Find every line in the records below that holds the word "Hatchback", and copy each one.

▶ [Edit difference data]
───
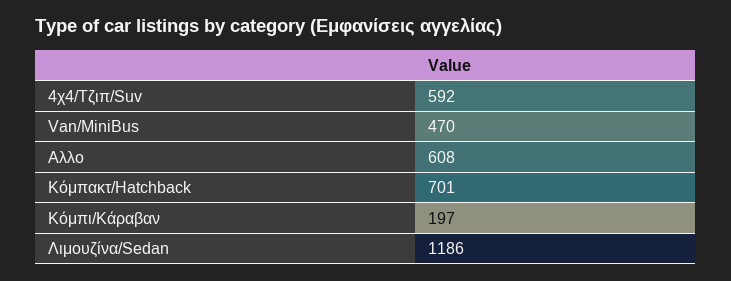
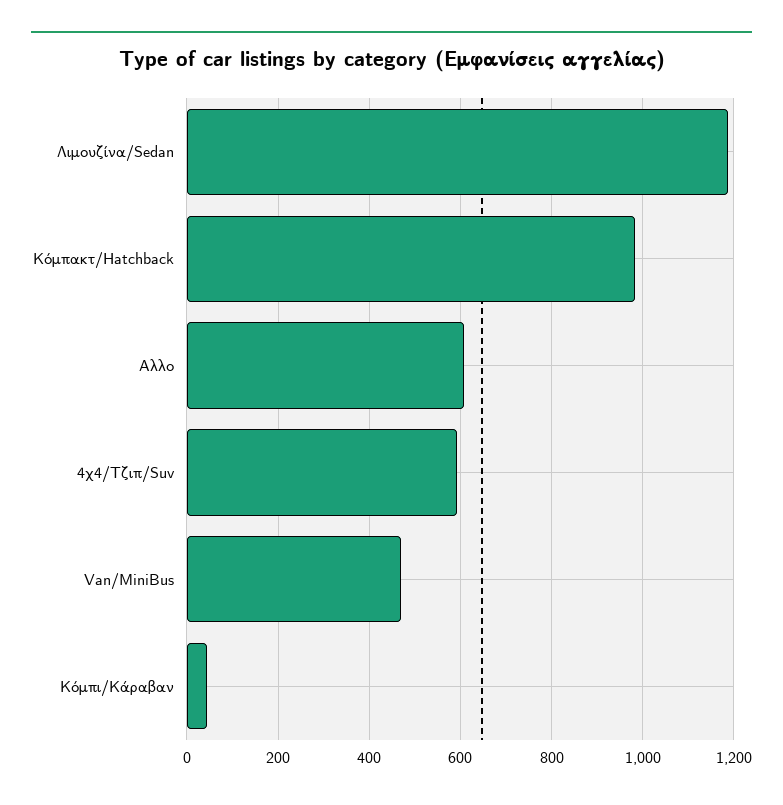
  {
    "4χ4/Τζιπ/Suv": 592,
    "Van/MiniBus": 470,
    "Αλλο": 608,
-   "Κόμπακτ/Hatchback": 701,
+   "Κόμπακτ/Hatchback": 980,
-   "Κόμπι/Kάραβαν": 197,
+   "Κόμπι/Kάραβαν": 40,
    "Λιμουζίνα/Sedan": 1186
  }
───
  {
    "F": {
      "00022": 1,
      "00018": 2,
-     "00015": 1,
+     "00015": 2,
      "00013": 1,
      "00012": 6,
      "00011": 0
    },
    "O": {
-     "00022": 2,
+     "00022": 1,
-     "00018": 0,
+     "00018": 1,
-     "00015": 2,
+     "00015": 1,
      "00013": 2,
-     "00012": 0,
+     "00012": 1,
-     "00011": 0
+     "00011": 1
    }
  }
───
▶ [SOLUTION TO THIS PROBLEM]
-   "Κόμπακτ/Hatchback": 701,
+   "Κόμπακτ/Hatchback": 980,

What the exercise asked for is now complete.